During the last twenty years, as the externalist view has come to dominate the history of science, no better case for the influence of social forces on scientific discovery has been constructed than for Darwinism. After all, Darwin himself started the whole thing by telling us that he got the idea for the universal Struggle for Existence from reading Malthus’s famous tract against the old Poor Law. To the extent that any hypothesis about history can be said to be clearly true, the claim that Darwin’s view of the natural economy comes out of his understanding of political economy is clearly true, at least in the view of those who do history of science for a living.
It may be that what is bothering Perutz is the thought that the truth of Darwin’s theory is somehow being impeached when its origins are revealed. But no one with a vestige of understanding of elementary questions in philosophy would confuse the context of discovery with the context of justification (certainly not Marx, who had a doctorate in philosophy, and who thought Darwin was right about evolution).
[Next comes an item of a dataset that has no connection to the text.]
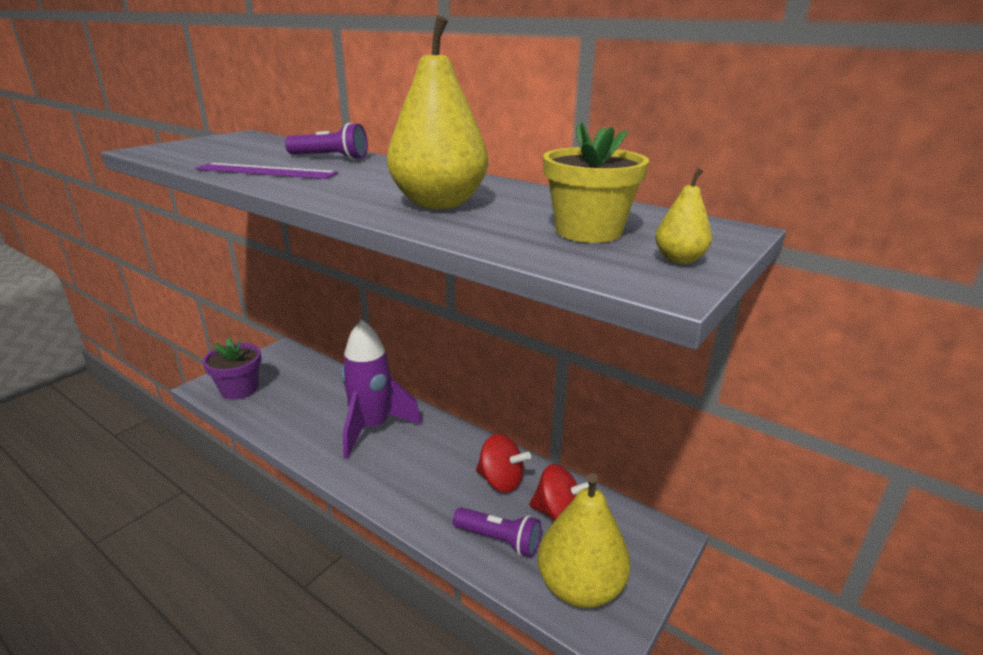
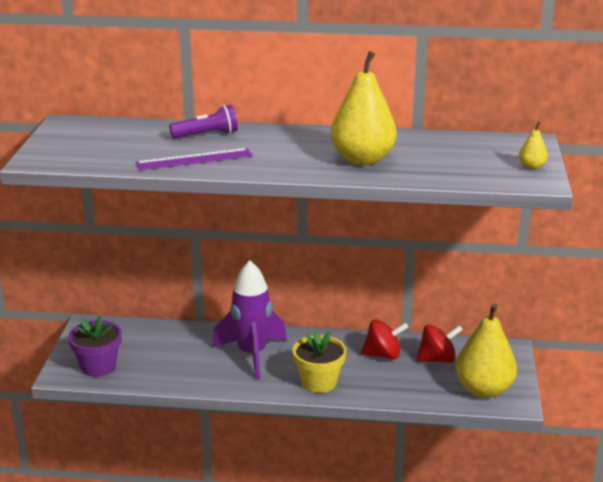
camera: 30 degrees left, 0 degrees up
purple flashlight [453,507,541,557] -> none
yellow flower pot [543,122,649,243] -> yellow flower pot moved to [292,330,347,393]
Marxism may indeed be dead in Eastern Europe, but as “bourgeois” intellectual tradition becomes dominant, students will be taught on the banks of the Vltava and Vistula, as they are on the Charles and the Cam, that “Darwin’s theory of evolution by natural selection is obviously nineteenth-century capitalism writ large, and his immersion in the social relations of a rising bourgeoisie had an overwhelming effect on the content of his theory.”
Which, of course, provokes another question: does Frank understand that his appropriation of Darwin is twenty-first-century capitalism writ large, based on his immersion in the social relations of a bourgeoisie that both created and profited from the Second Great Depression?